Do the supposed benefits really outweigh the risks associated with illegally injecting ‘silicone’ into your body? Since 2002, authorities across the country have investigated more than a dozen deaths related to illegal buttocks injections. Eight people were convicted of practicing medicine without a license or similar offenses. Two others were convicted of negligent homicide or manslaughter.

Past Silicone Injection Cases

Padge Victoria Windslowe, 42, also known as the “black Madam,” was charged with third degree murder. Windslowe ran a silicone injection business out of airport hotels.  Claudia Aderotimi, 20, read about Windslowe’s services online, flew to the US for a procedure. After paying $1,800 for injections in her hips and buttocks, she immediately started feeling chest pains. She dies days later.

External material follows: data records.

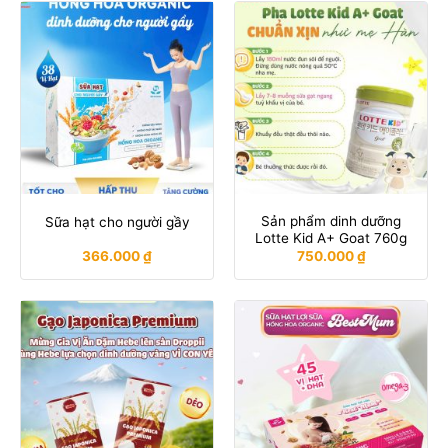
Sản phẩm dinh dưỡng
Sữa hạt cho người gầy
Lotte Kid A+ Goat 760g
366.000
₫
750.000
₫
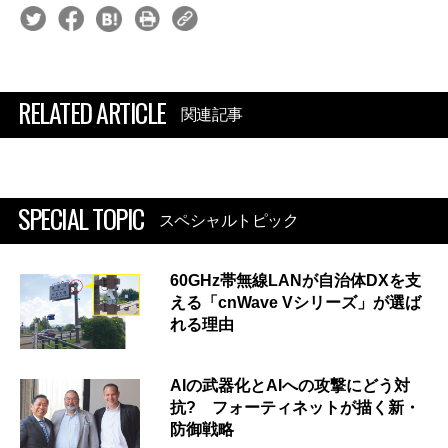
RELATED ARTICLE
関連記事
SPECIAL TOPIC
スペシャルトピック
60GHz帯無線LANが自治体DXを支
える「cnWave Vシリーズ」が選ば
れる理由
AIの武器化とAIへの攻撃にどう対
抗? フォーティネットが描く新・
防御戦略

Morris Garner, 52, was charged with depraved-heart murder in the death of Karima Gordon, 37. Silicone-like injections caused blood clots that killed her, according to investigators.

In January 2011, a young woman in Detroit in came in with pain in her chest, shortness of breath and coughing up blood. X-rays showed silicone scattered across her lungs. This happened at a “pumping party” in a hotel room, where her girlfriends negotiated a group discount on silicone injections.

An Atlanta woman, Kimberly Smedley, ordered 4,920 pounds of centistokes dimethyl siloxane fluid, often a furniture polish additive, which she called medical-grade silicone. She then dispensed it from a Poland Spring water jug at $500 to $1,600 a shot. She did this over the course of nine years. Smedley did notify clients that what she was doing was “illegal” and that she was not a “doctor” or a “nurse.” Regardless, she allegedly made $1.3 million. She pleaded guilty to illegally transporting liquid silicone from Atlanta to at least four states. She was fined $25,000, sentenced to three years in prison and ordered to pay $8,106.02 in restitution to one of the victim’s hospital and insurance company.